As previously mentioned, deductibles will scale with age meaning that the deductibles for younger people will be significantly less than the $8,000 average while deductibles for older Americans will be significantly more than the average.
It’s important to remember that a deductible is not an expense unless healthcare services are rendered, and even then employees can expect their deductible expense to be largely covered by their employers through RHSA contributions. Plus, people under the current system are, on average, subject to a $2,800 expense for a single plan and $6,500 for a family plan.

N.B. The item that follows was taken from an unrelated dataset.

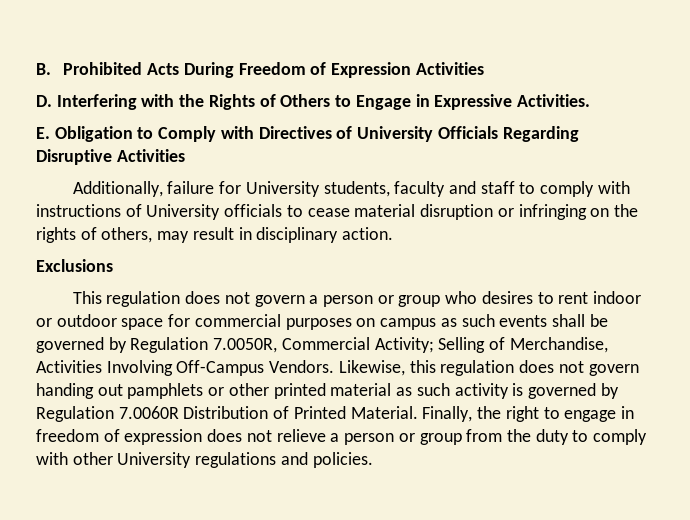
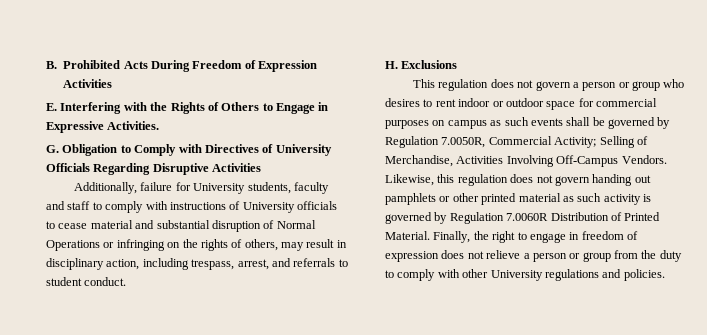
[36,95,52,107] D. -> [46,103,57,111] E.
[36,127,50,139] E. -> [46,145,59,153] G.
[420,204,494,220] disruption -> [135,220,316,232] [46,240,100,251] and substantial disruption of Normal Operations
[342,227,394,240] action. // -> [106,258,348,270] [46,277,127,286] [385,61,398,69] action, including trespass, arrest, and referrals to student conduct. // H.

The combination of employer RHSA contributions and individuals realizing costs only when healthcare services are used will result in less out of pocket expense for the majority of unsubsidized Americans under the UHA.
Fairness
Good public policy should meet at least three criteria:
It’s in the public interest
The policy has broad public support
The cost and benefits are distributed fairly
Health is among the most important issues in most people’s lives. Universal healthcare coverage that maintains the quality of American healthcare is clearly in the public interest and polling indicates strong public support for universal coverage.
In terms of fairness, it is only fair that young people who use far less healthcare than older people pay significantly less and that older people pay more. This is particularly true considering that older Americans tend to have far more financial resources than younger Americans.